In environments without LoadBalancer capability, you can configure the deepflow-server Service with externalTrafficPolicy=Local to ensure that traffic accessing a NodePort on a node is only routed to the deepflow-server on that node.
Due to externalTrafficPolicy=Local and deepflow-server migration, some NodePorts may not be able to access deepflow-server.
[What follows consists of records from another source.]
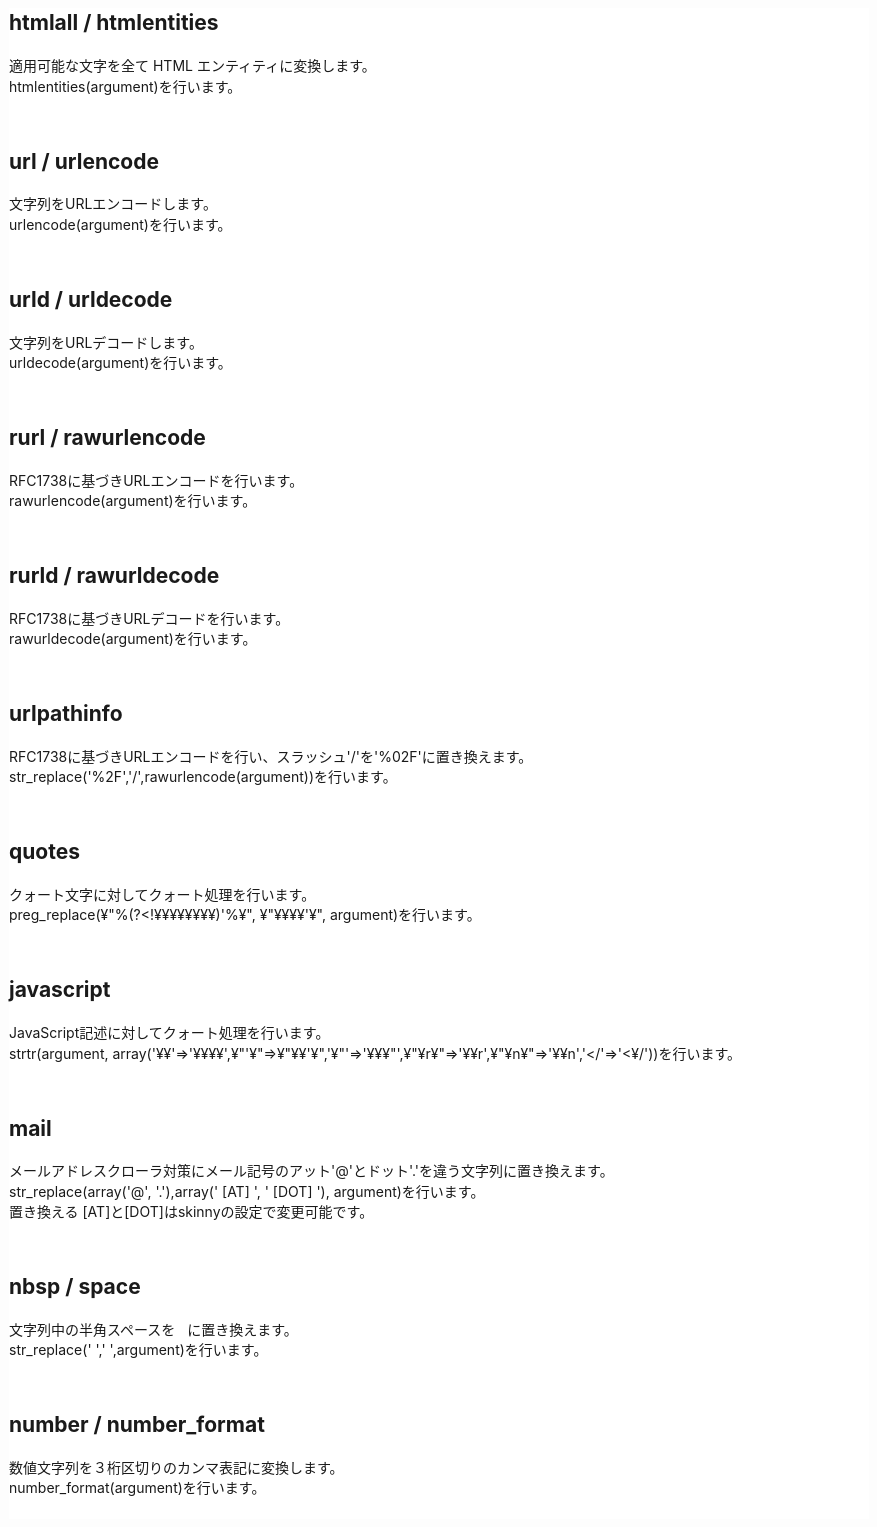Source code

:## htmlall / htmlentities
適用可能な文字を全て HTML エンティティに変換します。<br>
htmlentities(argument)を行います。<br><br>

## url / urlencode
文字列をURLエンコードします。<br>
urlencode(argument)を行います。<br><br>

## urld / urldecode
文字列をURLデコードします。<br>
urldecode(argument)を行います。<br><br>

## rurl / rawurlencode
RFC1738に基づきURLエンコードを行います。<br>
rawurlencode(argument)を行います。<br><br>

## rurld / rawurldecode
RFC1738に基づきURLデコードを行います。<br>
rawurldecode(argument)を行います。<br><br>

## urlpathinfo
RFC1738に基づきURLエンコードを行い、スラッシュ'/'を'%02F'に置き換えます。<br>
str_replace('%2F','/',rawurlencode(argument))を行います。<br><br>

## quotes
クォート文字に対してクォート処理を行います。<br>
preg_replace(¥"%(?<!¥¥¥¥¥¥¥¥)'%¥", ¥"¥¥¥¥'¥", argument)を行います。<br><br>

## javascript
JavaScript記述に対してクォート処理を行います。<br>
strtr(argument, array('¥¥'=>'¥¥¥¥',¥"'¥"=>¥"¥¥'¥",'¥"'=>'¥¥¥"',¥"¥r¥"=>'¥¥r',¥"¥n¥"=>'¥¥n','</'=>'<¥/'))を行います。<br><br>

## mail
メールアドレスクローラ対策にメール記号のアット'@'とドット'.'を違う文字列に置き換えます。<br>
str_replace(array('@', '.'),array(' [AT] ', ' [DOT] '), argument)を行います。<br>
置き換える [AT]と[DOT]はskinnyの設定で変更可能です。<br><br>

## nbsp / space
文字列中の半角スペースを &nbsp; に置き換えます。<br>
str_replace(' ','&nbsp;',argument)を行います。<br><br>

## number / number_format
数値文字列を３桁区切りのカンマ表記に変換します。<br>
number_format(argument)を行います。<br><br>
Be careful to avoid affecting the controller-ip in the deepflow-agent configuration file.

values-custom.yaml configuration:

server:
  service:
    externalTrafficPolicy: Local
1
2
3

#5.3 Use HostNetwork

Enable HostNetwork for deepflow-server to reduce kube-proxy load.

values-custom.yaml configuration:

server:
  hostNetwork: true
  dnsPolicy: ClusterFirstWithHostNet
1
2
3

After enabling HostNetwork for deepflow-server, you need to configure agent-group-config to switch the ports used by deepflow-agent to request deepflow-server:

proxy_controller_port: 20035 # The deepflow-server controller listens on the port. The default port is 20035
analyzer_port: 20033 # The deepflow-server ingester listens on the port. The default port is 20033
1
2

#6. Integrate with an Existing Grafana

#6.1 Download and Install the Plugin

DeepFlow supports integration with an existing Grafana. Grafana 9.0 or above is recommended, with a minimum supported version of 8.0.
Currently, DeepFlow's plugin is undergoing certification. Before certification is complete, you need to configure Grafana to allow loading unsigned plugins:

[plugins]
allow_loading_unsigned_plugins = deepflow-querier-datasource,deepflow-apptracing-panel,deepflow-topo-panel,deepflowio-tracing-panel,deepflowio-deepflow-datasource,deepflowio-topo-panel
1
2

Download the plugin package:

curl -O https://deepflow-ce.oss-cn-beijing.aliyuncs.com/pkg/grafana-plugin/stable/deepflow-gui-grafana.tar.gz
1

Extract the downloaded plugin to the Grafana plugin directory, e.g., /var/lib/grafana/plugins, and restart Grafana to load the plugin:

tar -zxvf deepflow-gui-grafana.tar.gz -C /var/lib/grafana/plugins/
1

#6.2 Add DeepFlow Data Source

You can find DeepFlow Querier in Grafana Data sources and add the following configuration items:

  • Request Url: The NodePort of the deepflow-server service querier port accessed by Grafana. Run the following command to get the access address:

    echo "http://$(kubectl get nodes -o jsonpath="{.items[0].status.addresses[0].address}"):$(kubectl get --namespace deepflow -o jsonpath="{.spec.ports[0].nodePort}" services deepflow-server)"
    
    1
  • API Token: Leave blank

  • Tracing Url: The NodePort of the deepflow-app service app port accessed by Grafana. Run the following command to open the NodePort and get the access address:
    values-custom.yaml configuration:

    app:
      service:
        type: NodePort
    
    1
    2
    3
    helm upgrade deepflow -n deepflow deepflow/deepflow -f values-custom.yaml
    echo "http://$(kubectl get nodes -o jsonpath="{.items[0].status.addresses[0].address}"):$(kubectl get --namespace deepflow -o jsonpath="{.spec.ports[0].nodePort}" services deepflow-app)"
    
    1
    2

#6.3 Import Dashboard

Click to enter the newly added DeepFlow Data source, switch to the Dashboards page, and click Import on the dashboard to import it.